What is being asked |
Set out exactly every line of the entries below, starting at the line that holds "Table 2. The" and stopping after the line that holds "Figure 3. Results".
═════ Data shown ═════
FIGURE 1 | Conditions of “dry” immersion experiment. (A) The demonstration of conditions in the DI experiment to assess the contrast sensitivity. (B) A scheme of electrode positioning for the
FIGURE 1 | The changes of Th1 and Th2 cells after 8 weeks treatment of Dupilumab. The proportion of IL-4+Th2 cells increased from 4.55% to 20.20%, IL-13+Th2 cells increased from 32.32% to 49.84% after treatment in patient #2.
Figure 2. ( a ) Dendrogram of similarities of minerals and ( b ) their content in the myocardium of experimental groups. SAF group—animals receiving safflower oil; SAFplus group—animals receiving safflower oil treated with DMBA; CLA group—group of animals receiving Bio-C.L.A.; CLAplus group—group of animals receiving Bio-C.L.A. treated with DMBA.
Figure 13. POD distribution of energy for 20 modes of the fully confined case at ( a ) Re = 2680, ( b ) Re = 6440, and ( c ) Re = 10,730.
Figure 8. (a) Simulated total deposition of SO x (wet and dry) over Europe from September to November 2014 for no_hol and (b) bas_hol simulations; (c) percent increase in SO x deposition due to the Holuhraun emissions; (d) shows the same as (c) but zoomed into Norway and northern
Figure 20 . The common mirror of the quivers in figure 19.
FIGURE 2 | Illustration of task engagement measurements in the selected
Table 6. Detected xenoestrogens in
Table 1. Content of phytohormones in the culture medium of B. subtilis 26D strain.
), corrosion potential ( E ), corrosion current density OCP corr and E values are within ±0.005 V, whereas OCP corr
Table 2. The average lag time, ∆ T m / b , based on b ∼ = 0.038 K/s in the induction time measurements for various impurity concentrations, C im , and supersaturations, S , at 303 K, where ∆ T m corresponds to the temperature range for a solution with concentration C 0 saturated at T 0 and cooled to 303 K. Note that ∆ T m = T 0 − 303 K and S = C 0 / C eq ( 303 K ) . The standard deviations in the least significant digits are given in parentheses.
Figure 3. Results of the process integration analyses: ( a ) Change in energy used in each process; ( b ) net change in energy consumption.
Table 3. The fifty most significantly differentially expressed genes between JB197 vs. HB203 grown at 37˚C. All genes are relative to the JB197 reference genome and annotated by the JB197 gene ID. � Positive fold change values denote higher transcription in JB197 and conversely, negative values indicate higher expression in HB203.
═════
Solution for this task |
Table 2. The average lag time, ∆ T m / b , based on b ∼ = 0.038 K/s in the induction time measurements for various impurity concentrations, C im , and supersaturations, S , at 303 K, where ∆ T m corresponds to the temperature range for a solution with concentration C 0 saturated at T 0 and cooled to 303 K. Note that ∆ T m = T 0 − 303 K and S = C 0 / C eq ( 303 K ) . The standard deviations in the least significant digits are given in parentheses.
Figure 3. Results of the process integration analyses: ( a ) Change in energy used in each process; ( b ) net change in energy consumption.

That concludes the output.